Sweden’s KRY International, one of Europe’s biggest telehealth services, has seen registrations go up by 200 percent.

Even before the pandemic, the McKinsey Global Institute estimated that 60 percent of all jobs could see more than 30 percent of their main tasks automated. This 2017 prediction will likely affect 400 million to 800 million jobs around the globe by 2030.

Automation accelerated during recessions, per the Brookings Institution, so this digital growth could increase even more than earlier predicted.

“It is becoming possible to imagine a world of business – from the factory floor to the individual consumer – in which human contact is minimized,” the report said. “But not eliminated: for many people, getting back to normal will include popping into stores again, and the roadside kiosks typical of much of the developing world are not about to be replaced by cashless hyperstores.”

Government involvement and scrutiny
Government economic intervention has reached a scale unseen for decades as economies have relied on their countries to stay in business.

Governments across the world offered stimulus plans to the tune or $10.6 trillion, or eight Marshall Plans, since April. This money is being spent on basic needs, job preservation and helping businesses survive.

India is giving cash transfers to people in poverty. Indonesia expanded welfare benefits to 10 million more households.

The United Kingdom and France are covering wages – up to 80 percent – of workers affected by COVID-19.

Italy is suspending loan and mortgage payments.

Government intervention will vary by region and these investments will impact how businesses can rebuild. Some countries will nationalize, others will take equity stakes and some others will offer loans.

As such, business will be scrutinized in new ways.

“The implications for the role of the state will materially affect the way business is conducted," the report said. "Business leaders in many more sectors will have to adjust to the next normal of greater government intervention.”

Changing structures and consumer behaviors
Will luxury rebound or sustain lasting shock?

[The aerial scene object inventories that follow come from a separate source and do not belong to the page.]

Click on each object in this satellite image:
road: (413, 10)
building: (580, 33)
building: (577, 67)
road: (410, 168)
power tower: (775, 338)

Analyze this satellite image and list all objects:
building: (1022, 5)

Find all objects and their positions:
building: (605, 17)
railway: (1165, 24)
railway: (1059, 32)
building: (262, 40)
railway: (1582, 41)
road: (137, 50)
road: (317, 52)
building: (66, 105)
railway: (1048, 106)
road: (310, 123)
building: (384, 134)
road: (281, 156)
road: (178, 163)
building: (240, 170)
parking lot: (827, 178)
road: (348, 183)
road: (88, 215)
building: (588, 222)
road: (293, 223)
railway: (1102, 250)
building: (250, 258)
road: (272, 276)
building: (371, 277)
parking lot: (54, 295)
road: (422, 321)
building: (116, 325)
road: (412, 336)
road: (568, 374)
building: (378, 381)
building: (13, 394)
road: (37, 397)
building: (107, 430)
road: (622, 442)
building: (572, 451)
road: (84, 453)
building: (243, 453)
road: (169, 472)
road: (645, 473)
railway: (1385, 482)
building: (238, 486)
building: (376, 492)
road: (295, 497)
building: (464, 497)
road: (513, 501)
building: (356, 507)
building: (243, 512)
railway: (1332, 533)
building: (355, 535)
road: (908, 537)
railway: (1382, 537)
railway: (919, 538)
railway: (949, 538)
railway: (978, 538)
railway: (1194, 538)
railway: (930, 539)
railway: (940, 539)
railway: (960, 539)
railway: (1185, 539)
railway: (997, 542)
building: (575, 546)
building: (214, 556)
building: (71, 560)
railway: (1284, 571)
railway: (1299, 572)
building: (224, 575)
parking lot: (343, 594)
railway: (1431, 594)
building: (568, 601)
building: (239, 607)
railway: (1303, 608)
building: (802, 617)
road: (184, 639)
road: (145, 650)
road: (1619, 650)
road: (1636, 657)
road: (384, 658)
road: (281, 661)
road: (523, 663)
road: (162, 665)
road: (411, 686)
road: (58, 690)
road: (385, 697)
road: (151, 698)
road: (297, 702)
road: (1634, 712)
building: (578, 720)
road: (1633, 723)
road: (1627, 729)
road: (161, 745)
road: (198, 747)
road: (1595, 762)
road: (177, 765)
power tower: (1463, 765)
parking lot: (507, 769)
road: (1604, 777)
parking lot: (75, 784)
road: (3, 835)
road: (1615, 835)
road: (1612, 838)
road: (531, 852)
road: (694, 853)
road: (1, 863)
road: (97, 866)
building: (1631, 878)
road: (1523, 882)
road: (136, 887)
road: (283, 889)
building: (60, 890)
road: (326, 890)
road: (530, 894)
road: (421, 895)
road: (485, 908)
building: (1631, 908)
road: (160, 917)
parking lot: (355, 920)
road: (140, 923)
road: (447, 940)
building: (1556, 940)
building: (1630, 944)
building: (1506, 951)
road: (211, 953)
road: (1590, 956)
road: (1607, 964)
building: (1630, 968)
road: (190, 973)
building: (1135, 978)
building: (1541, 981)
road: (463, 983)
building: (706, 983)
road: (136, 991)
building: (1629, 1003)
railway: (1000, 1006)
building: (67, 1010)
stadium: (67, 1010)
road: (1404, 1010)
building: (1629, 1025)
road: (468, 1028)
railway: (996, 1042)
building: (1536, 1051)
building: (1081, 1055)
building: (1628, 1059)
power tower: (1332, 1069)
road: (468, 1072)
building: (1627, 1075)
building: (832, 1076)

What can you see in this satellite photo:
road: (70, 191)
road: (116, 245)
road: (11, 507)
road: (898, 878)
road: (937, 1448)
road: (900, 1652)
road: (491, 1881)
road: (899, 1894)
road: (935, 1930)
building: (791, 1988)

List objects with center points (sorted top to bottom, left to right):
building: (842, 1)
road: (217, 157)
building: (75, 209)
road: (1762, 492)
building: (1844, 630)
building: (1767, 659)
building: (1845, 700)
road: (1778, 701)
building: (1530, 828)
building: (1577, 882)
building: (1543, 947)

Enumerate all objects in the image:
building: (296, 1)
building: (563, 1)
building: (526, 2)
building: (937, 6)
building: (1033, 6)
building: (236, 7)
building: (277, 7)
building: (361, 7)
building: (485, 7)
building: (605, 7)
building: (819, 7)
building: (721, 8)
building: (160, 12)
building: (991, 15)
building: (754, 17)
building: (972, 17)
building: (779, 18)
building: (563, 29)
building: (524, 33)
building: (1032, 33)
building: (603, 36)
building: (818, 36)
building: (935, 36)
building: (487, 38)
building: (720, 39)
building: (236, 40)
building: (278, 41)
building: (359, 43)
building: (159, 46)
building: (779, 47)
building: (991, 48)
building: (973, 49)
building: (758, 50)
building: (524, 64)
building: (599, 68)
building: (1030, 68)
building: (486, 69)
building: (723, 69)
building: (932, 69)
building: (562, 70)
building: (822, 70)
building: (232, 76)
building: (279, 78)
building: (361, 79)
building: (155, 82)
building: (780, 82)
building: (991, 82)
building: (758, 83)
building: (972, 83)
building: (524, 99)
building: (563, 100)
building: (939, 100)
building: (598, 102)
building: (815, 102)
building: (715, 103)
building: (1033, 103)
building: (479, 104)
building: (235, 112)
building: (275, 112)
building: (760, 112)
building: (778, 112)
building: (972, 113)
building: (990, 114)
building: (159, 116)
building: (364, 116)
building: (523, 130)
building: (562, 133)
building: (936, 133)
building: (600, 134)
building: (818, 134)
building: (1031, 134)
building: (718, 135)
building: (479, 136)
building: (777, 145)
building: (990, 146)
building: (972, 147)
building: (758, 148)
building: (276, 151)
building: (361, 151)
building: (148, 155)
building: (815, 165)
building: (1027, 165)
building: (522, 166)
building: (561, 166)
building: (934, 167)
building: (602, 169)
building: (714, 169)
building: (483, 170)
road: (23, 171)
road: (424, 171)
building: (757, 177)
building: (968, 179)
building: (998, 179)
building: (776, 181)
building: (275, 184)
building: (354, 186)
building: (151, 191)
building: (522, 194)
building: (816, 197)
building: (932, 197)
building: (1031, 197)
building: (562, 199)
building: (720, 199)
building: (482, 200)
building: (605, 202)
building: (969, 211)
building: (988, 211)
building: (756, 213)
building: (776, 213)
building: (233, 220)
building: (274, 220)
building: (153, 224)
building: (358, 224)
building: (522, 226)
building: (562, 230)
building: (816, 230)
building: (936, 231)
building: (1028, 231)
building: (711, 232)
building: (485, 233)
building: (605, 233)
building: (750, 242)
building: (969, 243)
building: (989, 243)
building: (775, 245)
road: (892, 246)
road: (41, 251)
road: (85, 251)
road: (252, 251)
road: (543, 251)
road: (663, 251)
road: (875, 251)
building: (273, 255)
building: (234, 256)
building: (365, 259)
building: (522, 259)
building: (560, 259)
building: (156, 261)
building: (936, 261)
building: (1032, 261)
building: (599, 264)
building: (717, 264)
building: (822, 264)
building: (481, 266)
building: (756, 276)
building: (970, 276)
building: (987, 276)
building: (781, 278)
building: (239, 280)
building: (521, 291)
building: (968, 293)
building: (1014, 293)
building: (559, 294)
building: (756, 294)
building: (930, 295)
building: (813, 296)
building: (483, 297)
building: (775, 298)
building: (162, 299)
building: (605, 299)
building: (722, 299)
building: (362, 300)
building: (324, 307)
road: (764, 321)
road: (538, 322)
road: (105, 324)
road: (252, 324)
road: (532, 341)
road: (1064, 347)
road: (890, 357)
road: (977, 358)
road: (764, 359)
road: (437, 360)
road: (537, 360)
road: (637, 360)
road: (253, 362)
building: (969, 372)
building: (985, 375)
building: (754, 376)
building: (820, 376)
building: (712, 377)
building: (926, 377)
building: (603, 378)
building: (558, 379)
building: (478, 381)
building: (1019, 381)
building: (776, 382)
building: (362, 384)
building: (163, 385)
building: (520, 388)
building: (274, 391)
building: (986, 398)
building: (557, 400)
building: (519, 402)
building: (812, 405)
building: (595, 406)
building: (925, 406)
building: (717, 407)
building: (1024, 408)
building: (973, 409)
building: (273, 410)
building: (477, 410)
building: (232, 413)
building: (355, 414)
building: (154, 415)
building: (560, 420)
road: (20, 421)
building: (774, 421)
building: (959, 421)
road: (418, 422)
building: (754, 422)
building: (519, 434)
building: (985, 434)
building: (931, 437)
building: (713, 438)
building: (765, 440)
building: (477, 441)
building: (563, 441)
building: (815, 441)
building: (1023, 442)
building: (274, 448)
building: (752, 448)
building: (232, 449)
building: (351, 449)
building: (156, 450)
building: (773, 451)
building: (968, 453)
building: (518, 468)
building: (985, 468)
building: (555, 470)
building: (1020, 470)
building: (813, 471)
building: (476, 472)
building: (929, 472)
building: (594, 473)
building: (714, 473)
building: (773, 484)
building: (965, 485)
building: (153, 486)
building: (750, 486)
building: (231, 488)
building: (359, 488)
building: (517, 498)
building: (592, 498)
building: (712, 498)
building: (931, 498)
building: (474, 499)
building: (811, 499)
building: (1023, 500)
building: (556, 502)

That is a question on the minds of business leaders in the sectors. Companies must assess their resiliency and their ability to adapt global supply chains to sustain their businesses.

Additionally, consumer attitudes must be considered in future planning. Distance, health and privacy concerns will likely last beyond the pandemic.

COVID-19 will be a defining disruption to Generation Z and millennials, for whom the pandemic is one of the biggest issues they have faced in their lives. Their attitudes could be profoundly affected and their points of view can change tourism, travel and hospitality sectors in the long term.

Concerned over future hard times, these demographics events could change how they approach financial security such as saving more and spending less.

“Given the intensity of these pressures, it is reasonable to question whether existing market positions will be retained without significant effort to reposition and respond to changes confronting industries and sectors as a whole," McKinsey said.

"To this can be added the economic impact of stretched balance sheets and valuations leading to changes in business ownership.”

McKinsey shares thoughts on the next normal. Image credit: McKinsey McKinsey shares thoughts on the next normal. Image credit: McKinsey

Silver linings
Even in dark times, consumers look for silver linings.

Grandparents who have never used Zoom or Facebook were motivated to do so to see their grandkids during lockdowns.

Businesses have adapted to remote working staff. Parents have learned to juggle homeschooling and careers.

Corporate leadership now has a much better understanding of what is possible beyond their traditional processes.

The coronavirus is promoting a much faster pace and scale of workplace innovation, as companies have to be savvy and find efficient ways to operate.

“Nurturing a next normal that will be better than what it replaced will be a long-term test of all our institutions, global and local, public and private,” McKinsey said in the report.

“It will be critical to reconstruct for the future and not solve for the problems of the past.”